INSERT INTO `customer` (`idcustomer`, `customername`) VALUES
(1, 'Cookie Monster'),
(2, 'Guy Smiley'),
(3, 'Big Bird'),
(4, 'Oscar Grouch'),
(5, 'Alastair Cookie');


CREATE TABLE IF NOT EXISTS `item` (
  `iditem` int(11) NOT NULL AUTO_INCREMENT,
  `customerfk` int(11) DEFAULT NULL,
  `itemname` varchar(45) DEFAULT NULL,
  PRIMARY KEY (`iditem`)
) ENGINE=InnoDB  DEFAULT CHARSET=latin1 AUTO_INCREMENT=18 ;


INSERT INTO `item` (`iditem`, `customerfk`, `itemname`) VALUES
(1, 1, 'Milk'),
(2, 1, 'Cookies'),
(3, 1, 'Napkins'),
(4, 2, 'Toothpaste'),
(5, 2, 'Hair Gel'),
(6, 2, 'Razors'),
(7, 2, 'Tooth Whitener'),
(8, 2, 'Comb'),
(9, 3, 'Seeds'),
(10, 3, 'Bread'),
(11, 3, 'Snuffalupagus Treats'),
(12, 4, 'Febreeze'),
(13, 4, 'Earplugs'),
(14, 4, 'St Johns Wort'),
(15, 5, 'Cookies'),
(16, 5, 'Milk'),
(17, 5, 'Eyeglass cleaner');

This of course gives us two basic tables that show a list of names, and a list of items. They’re joined by idcustomer matching up to customerfk. Let’s first create our page, titled shoppinglist.php and put in some code to connect to the database.

Work to do —
**A.** From the database excerpt above, transcribe the passage from "This of course" to "to the database.".
**B.** Translate this sentence from the database excerpt into Spanish: "Let’s first create our page, titled shoppinglist.php and put in some code to connect to the database."

Information shown —

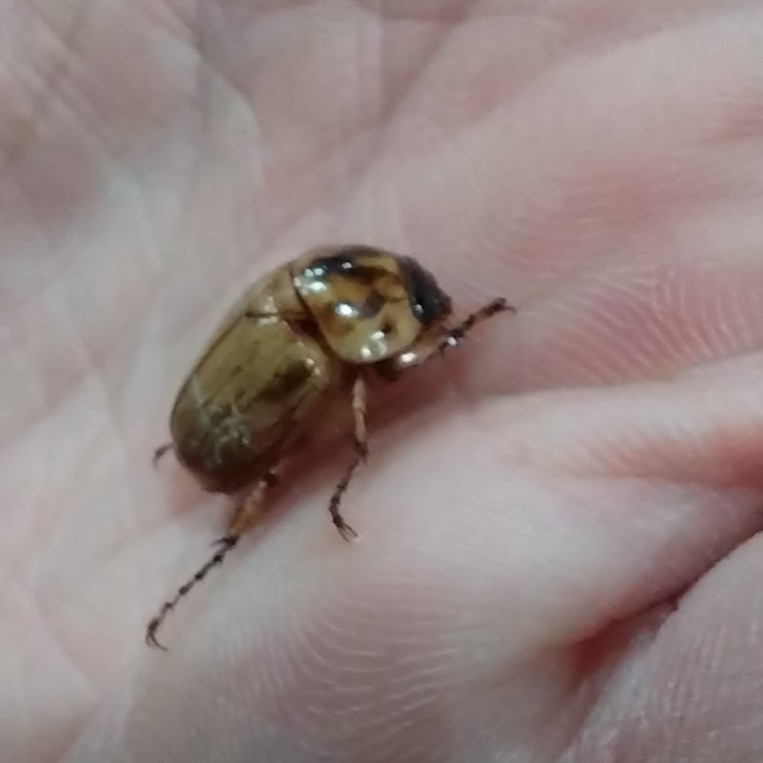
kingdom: Animalia
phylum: Arthropoda
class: Insecta
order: Coleoptera
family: Scarabaeidae
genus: Cyclocephala
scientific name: Cyclocephala signaticollis
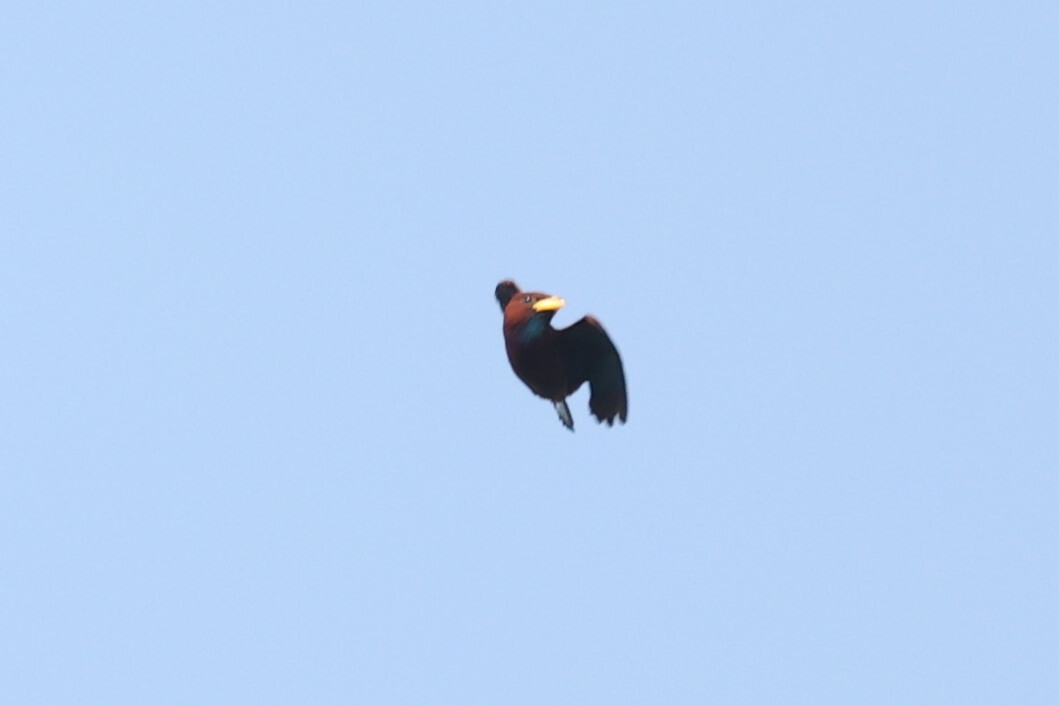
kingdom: Animalia
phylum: Chordata
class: Aves
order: Coraciiformes
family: Coraciidae
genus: Eurystomus
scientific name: Eurystomus gularis
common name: Blue-throated roller
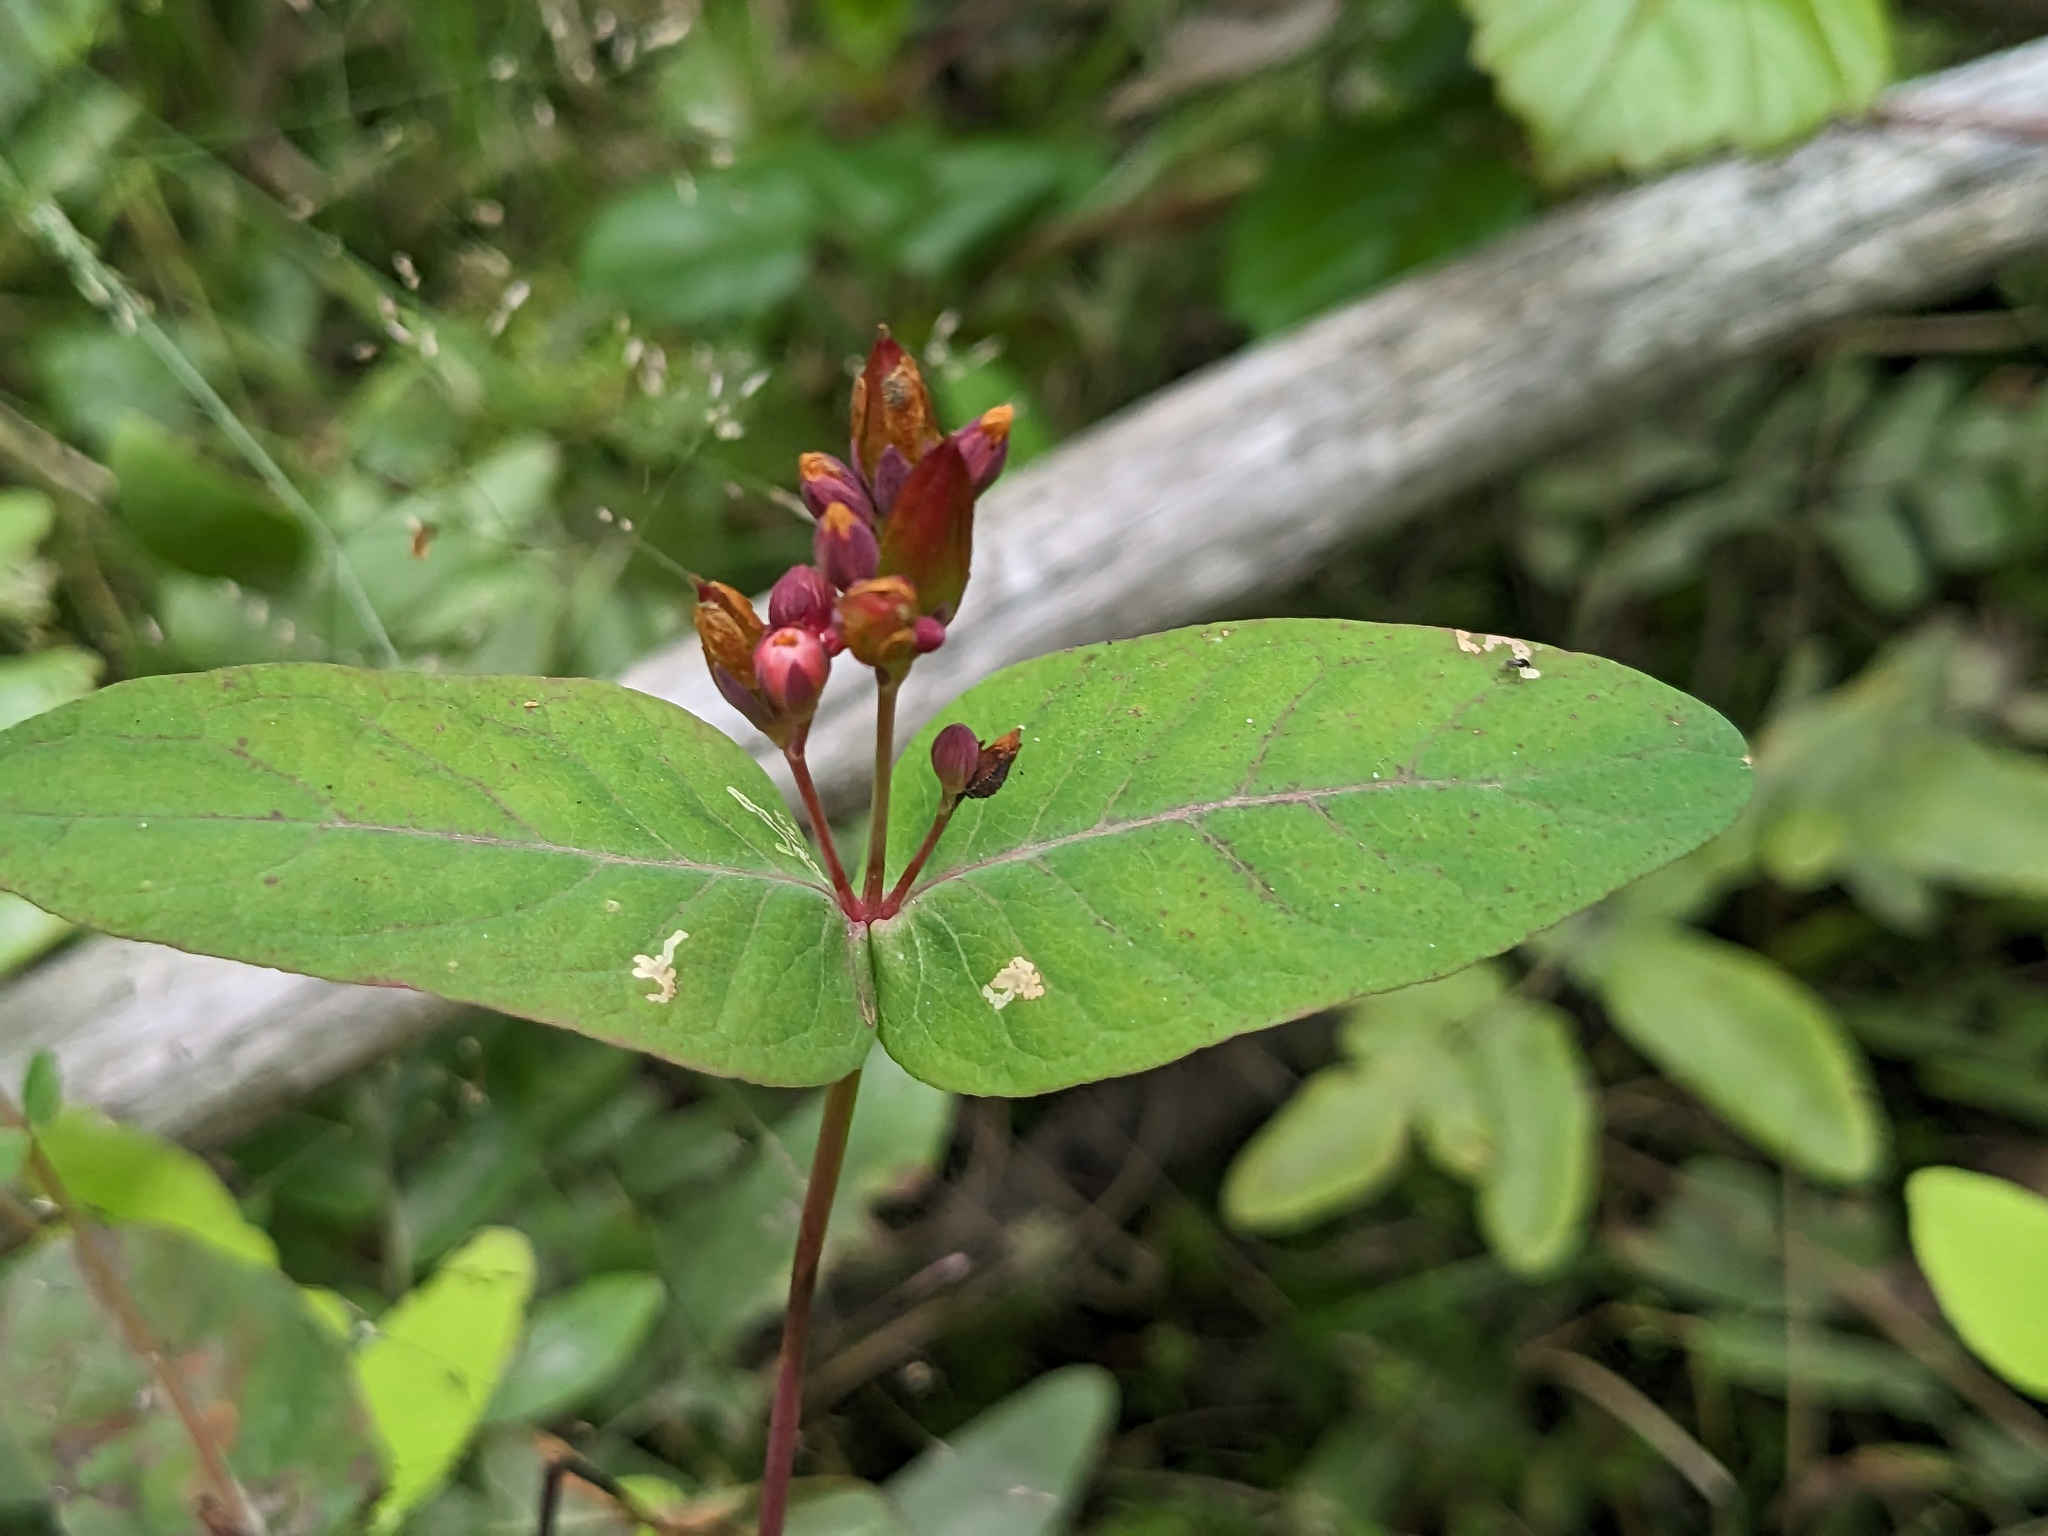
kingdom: Plantae
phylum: Tracheophyta
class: Magnoliopsida
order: Malpighiales
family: Hypericaceae
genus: Triadenum
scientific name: Triadenum virginicum
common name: Marsh st. john's-wort
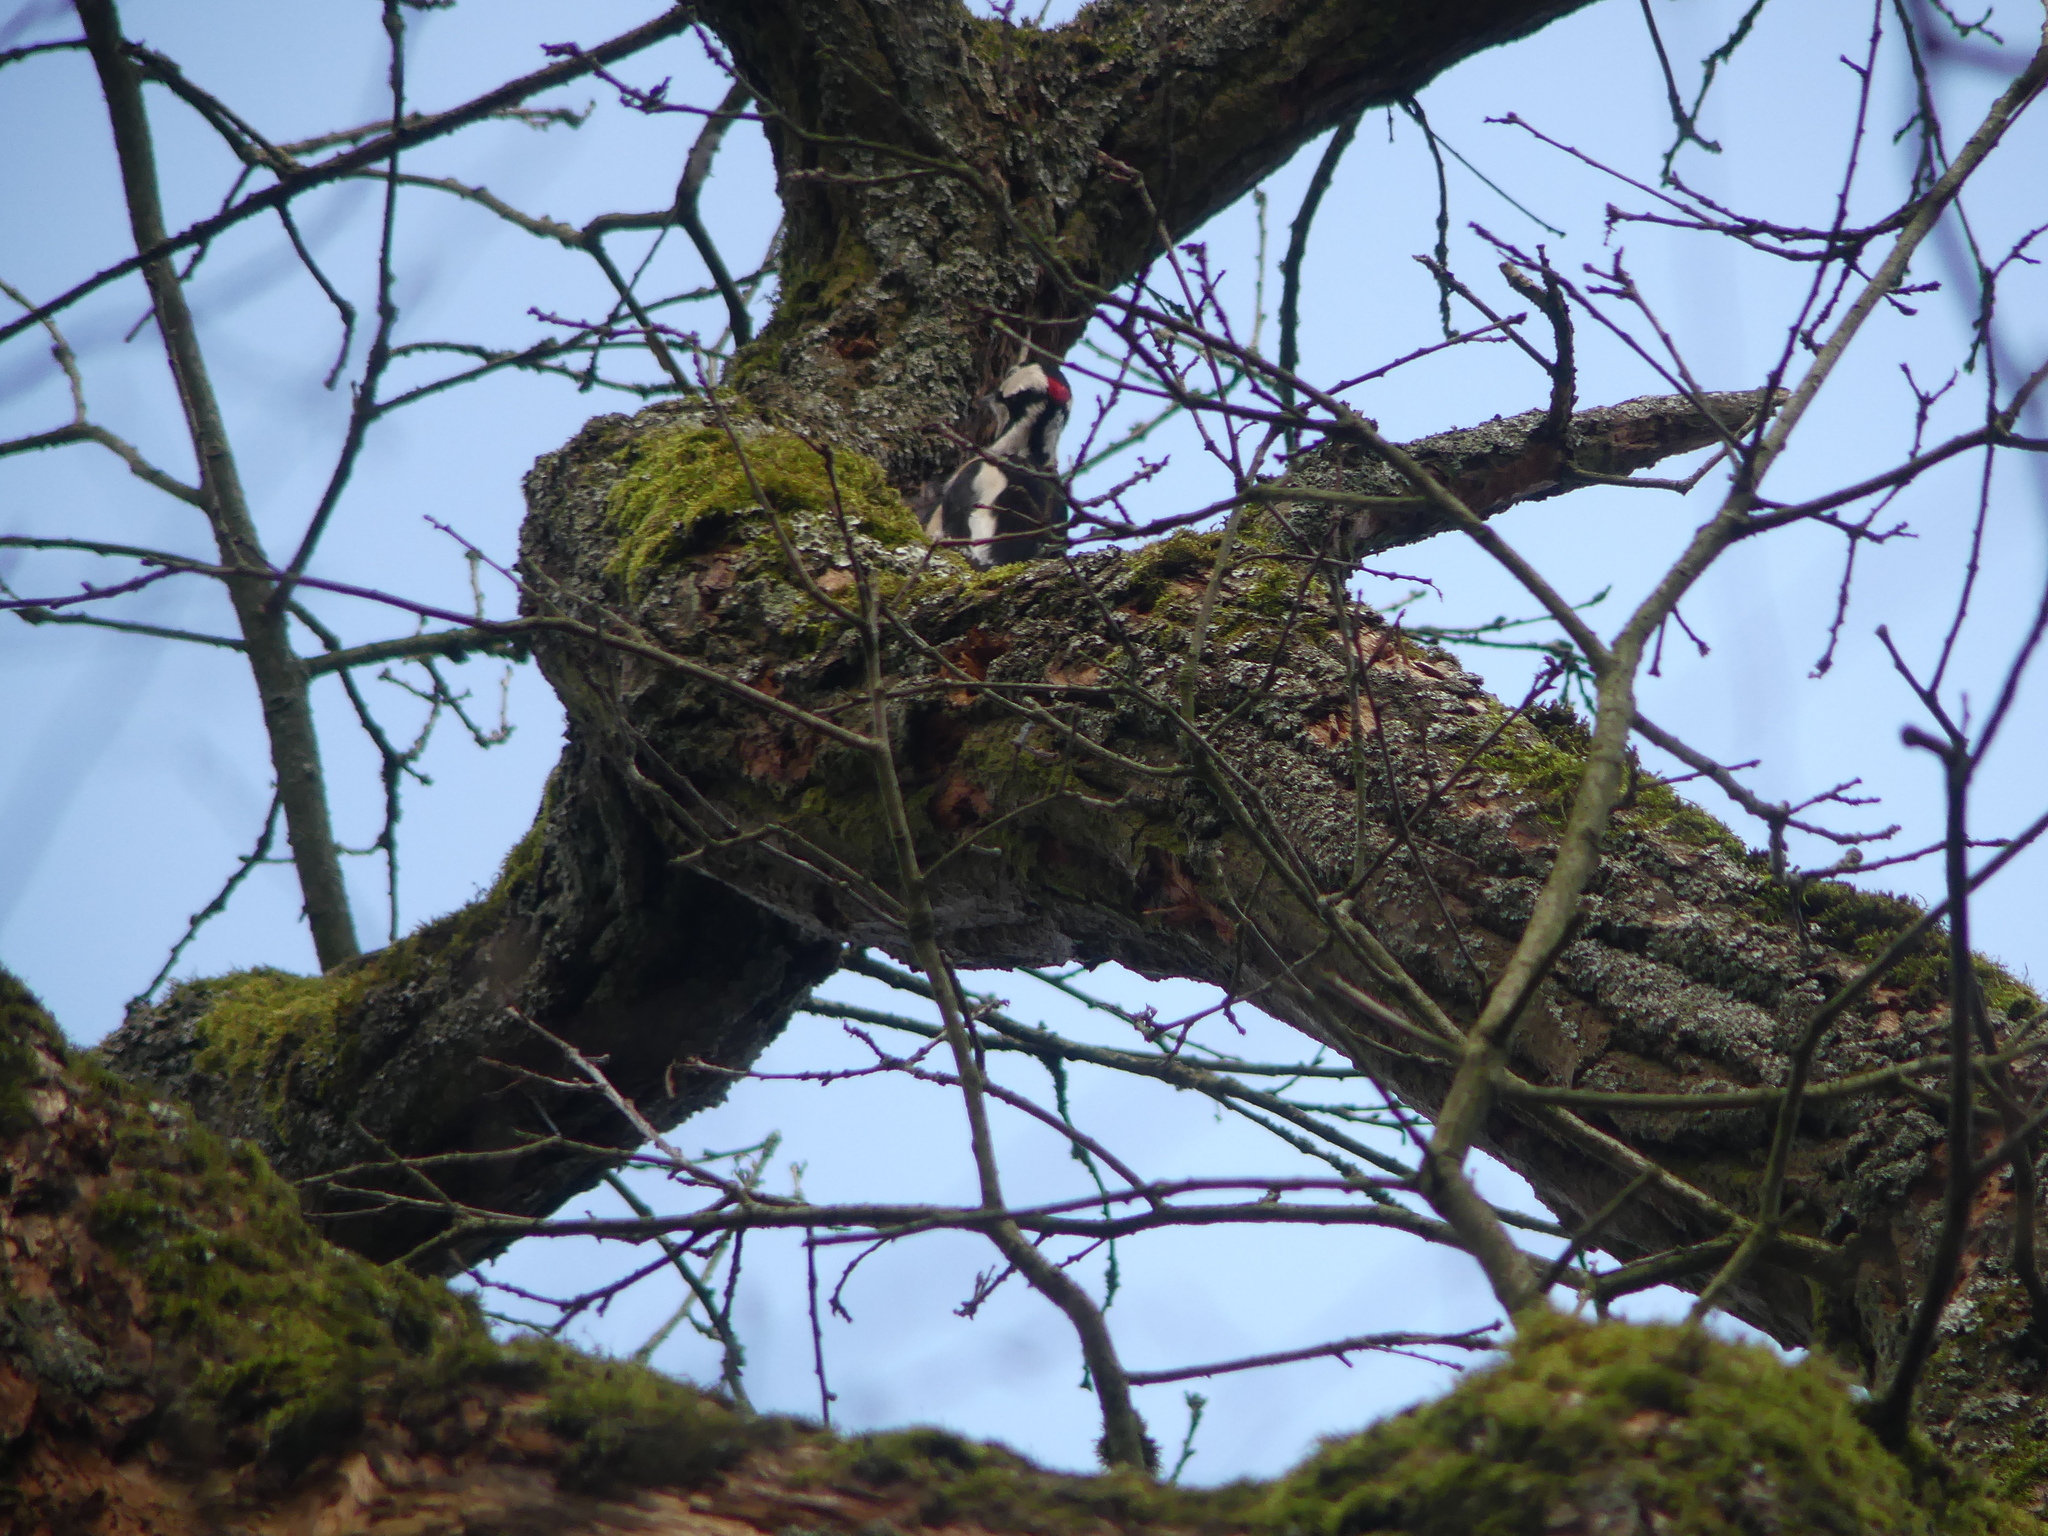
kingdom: Animalia
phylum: Chordata
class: Aves
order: Piciformes
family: Picidae
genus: Dendrocopos
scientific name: Dendrocopos major
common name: Great spotted woodpecker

Results by task —
**A.**
This of course gives us two basic tables that show a list of names, and a list of items. They’re joined by idcustomer matching up to customerfk. Let’s first create our page, titled shoppinglist.php and put in some code to connect to the database.

**B.** Primero creemos nuestra página, titulada shoppinglist.php, y agreguemos algo de código para conectarnos a la base de datos.